Search the records below for the word "risks", then return every line where it appears.

• • • • •

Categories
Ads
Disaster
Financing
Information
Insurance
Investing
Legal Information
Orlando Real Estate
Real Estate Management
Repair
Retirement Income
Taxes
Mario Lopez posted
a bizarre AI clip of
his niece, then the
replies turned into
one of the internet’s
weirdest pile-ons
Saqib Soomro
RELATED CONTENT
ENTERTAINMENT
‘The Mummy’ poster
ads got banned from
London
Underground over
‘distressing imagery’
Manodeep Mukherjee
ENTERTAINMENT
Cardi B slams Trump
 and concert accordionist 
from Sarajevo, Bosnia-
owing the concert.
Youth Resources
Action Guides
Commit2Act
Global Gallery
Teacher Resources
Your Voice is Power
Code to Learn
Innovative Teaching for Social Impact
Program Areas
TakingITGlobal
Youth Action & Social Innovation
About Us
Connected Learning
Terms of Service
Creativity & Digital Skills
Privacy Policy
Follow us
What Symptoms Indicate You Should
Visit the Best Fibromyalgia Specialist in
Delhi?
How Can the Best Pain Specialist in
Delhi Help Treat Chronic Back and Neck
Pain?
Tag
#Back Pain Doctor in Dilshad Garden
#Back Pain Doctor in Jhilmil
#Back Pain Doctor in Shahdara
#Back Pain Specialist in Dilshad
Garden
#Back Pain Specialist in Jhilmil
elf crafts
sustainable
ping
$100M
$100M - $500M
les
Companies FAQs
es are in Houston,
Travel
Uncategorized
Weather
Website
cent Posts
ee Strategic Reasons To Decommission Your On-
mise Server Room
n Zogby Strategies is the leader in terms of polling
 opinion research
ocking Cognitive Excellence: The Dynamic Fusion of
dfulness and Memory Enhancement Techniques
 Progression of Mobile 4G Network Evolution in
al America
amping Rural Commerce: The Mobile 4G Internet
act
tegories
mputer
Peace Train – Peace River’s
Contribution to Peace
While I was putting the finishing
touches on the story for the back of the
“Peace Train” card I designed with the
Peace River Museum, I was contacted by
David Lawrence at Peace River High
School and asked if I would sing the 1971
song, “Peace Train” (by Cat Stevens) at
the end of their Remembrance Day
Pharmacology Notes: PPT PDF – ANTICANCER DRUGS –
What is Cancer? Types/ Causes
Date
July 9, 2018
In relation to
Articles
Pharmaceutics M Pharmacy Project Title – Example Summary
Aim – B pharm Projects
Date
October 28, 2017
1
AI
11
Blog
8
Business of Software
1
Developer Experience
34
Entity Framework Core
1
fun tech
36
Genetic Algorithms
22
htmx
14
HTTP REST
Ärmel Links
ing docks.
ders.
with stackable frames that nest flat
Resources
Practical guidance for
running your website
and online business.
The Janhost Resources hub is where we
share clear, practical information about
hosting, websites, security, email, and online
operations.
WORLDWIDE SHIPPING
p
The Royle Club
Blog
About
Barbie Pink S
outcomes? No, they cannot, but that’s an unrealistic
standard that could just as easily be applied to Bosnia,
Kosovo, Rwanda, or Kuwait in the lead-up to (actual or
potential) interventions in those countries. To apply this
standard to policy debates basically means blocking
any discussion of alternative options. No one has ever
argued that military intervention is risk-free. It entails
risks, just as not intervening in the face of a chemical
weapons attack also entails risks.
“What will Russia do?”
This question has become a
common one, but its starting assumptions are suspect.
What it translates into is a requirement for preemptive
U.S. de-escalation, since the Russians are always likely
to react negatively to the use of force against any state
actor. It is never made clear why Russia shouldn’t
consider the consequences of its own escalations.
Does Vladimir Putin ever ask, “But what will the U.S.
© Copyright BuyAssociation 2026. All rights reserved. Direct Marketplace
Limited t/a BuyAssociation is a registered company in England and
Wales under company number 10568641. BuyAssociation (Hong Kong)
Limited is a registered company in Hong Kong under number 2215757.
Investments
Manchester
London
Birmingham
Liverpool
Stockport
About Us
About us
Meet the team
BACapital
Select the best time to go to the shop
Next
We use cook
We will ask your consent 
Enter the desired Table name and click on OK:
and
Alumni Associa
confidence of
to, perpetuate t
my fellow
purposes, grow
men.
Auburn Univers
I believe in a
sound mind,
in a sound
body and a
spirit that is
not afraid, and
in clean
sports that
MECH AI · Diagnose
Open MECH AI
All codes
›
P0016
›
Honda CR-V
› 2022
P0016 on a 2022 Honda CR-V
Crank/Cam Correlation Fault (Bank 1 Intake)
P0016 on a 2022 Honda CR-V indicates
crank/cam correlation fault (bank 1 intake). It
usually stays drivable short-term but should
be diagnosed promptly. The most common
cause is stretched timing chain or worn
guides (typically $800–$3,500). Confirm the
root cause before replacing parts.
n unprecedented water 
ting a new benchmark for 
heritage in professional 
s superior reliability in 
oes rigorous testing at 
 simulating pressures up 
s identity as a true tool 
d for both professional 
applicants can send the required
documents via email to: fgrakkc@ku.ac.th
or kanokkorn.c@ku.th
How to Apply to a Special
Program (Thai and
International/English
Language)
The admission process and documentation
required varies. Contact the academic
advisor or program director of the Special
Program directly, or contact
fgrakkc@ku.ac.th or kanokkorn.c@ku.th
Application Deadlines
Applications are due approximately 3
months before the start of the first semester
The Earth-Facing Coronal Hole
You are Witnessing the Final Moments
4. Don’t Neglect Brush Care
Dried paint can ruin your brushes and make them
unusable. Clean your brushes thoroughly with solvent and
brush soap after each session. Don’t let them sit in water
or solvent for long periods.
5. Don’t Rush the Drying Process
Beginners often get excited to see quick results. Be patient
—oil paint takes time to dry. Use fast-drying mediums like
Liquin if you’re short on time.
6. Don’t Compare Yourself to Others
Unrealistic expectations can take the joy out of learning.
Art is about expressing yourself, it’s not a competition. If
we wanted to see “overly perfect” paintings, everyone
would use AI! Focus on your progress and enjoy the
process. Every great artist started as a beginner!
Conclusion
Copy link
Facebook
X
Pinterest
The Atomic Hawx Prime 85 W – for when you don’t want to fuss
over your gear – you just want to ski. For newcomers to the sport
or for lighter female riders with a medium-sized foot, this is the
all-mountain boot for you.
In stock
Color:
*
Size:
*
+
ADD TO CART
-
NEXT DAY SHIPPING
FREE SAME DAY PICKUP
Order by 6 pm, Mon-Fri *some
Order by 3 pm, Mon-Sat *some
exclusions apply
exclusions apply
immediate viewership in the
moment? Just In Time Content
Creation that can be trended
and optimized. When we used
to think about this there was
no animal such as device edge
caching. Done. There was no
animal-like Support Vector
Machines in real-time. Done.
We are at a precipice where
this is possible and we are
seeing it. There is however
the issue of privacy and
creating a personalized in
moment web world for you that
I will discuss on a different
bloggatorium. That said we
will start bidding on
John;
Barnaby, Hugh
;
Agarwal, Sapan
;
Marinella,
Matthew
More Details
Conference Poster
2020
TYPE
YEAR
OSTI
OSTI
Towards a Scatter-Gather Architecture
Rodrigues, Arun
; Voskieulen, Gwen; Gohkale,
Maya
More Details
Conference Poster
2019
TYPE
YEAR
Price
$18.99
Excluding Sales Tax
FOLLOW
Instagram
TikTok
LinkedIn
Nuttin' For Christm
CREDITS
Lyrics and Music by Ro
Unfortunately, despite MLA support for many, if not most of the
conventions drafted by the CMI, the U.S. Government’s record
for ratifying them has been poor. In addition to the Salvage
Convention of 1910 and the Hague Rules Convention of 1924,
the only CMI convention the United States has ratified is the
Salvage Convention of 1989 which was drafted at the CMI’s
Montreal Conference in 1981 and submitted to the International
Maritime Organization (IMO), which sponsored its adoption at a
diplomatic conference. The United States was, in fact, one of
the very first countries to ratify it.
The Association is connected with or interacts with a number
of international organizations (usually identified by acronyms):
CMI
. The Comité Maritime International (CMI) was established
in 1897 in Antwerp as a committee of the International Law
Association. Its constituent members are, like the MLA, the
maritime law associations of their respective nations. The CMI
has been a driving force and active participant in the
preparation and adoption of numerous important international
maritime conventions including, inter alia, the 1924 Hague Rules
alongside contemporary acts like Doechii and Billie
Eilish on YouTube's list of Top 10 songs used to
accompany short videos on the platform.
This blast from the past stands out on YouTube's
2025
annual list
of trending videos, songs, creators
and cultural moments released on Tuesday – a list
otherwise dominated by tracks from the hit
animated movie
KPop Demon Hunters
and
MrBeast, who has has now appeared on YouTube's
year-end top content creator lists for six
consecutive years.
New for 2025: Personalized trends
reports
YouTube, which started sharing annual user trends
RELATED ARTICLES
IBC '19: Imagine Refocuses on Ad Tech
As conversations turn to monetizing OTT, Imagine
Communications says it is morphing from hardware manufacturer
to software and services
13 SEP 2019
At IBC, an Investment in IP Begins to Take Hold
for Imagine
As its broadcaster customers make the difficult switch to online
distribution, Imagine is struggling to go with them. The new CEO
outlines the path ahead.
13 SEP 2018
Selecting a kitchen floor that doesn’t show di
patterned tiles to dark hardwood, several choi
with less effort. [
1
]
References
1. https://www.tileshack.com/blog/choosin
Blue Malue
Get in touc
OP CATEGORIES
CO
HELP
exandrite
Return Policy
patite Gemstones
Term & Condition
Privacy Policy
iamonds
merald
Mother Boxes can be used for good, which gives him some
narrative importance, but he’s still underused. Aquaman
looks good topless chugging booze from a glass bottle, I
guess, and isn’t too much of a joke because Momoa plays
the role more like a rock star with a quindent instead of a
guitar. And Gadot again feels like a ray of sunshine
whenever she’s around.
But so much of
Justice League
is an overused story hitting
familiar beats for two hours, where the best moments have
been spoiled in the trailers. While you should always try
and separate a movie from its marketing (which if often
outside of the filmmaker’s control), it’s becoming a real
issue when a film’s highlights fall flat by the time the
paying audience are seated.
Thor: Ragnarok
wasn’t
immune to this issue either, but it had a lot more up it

• • • • •

- _Response to the task_
risks, just as not intervening in the face of a chemical
weapons attack also entails risks.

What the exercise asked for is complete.